> Problem details
Show each line of the records in which the word "back" occurs.

Structured pose outputs
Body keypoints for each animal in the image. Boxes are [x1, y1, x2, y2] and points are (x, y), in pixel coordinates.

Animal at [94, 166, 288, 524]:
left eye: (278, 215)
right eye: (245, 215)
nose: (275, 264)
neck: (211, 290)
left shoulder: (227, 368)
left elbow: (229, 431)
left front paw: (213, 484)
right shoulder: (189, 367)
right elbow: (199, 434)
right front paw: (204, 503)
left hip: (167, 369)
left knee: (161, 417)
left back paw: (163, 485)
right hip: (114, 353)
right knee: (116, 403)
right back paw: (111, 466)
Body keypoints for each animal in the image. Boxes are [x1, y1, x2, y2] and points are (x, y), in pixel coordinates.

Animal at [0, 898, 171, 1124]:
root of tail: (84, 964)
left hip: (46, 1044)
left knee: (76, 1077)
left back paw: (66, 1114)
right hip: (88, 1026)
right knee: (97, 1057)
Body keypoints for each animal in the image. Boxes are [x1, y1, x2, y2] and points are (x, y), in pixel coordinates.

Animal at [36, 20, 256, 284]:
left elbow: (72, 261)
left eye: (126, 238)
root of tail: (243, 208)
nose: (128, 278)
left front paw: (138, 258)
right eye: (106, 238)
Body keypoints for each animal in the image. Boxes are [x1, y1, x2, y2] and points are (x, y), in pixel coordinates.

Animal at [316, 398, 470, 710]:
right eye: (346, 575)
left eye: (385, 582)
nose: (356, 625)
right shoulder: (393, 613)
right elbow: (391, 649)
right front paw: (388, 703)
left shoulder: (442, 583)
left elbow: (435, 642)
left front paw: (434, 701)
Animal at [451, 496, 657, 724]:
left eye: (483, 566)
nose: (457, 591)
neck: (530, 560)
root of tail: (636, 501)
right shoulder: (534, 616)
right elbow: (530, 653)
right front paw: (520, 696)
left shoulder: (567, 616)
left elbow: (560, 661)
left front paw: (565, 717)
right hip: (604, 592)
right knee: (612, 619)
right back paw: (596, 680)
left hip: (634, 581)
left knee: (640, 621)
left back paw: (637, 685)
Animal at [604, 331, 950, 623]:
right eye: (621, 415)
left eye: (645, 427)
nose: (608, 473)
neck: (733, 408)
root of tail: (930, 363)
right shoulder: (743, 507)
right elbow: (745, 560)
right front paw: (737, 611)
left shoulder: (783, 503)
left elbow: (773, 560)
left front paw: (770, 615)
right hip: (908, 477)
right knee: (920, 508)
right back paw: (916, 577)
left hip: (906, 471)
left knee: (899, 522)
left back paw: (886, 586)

> Expected output
left back paw: (163, 485)
right back paw: (111, 466)
left back paw: (66, 1114)
right back paw: (596, 680)
left back paw: (637, 685)
right back paw: (916, 577)
left back paw: (886, 586)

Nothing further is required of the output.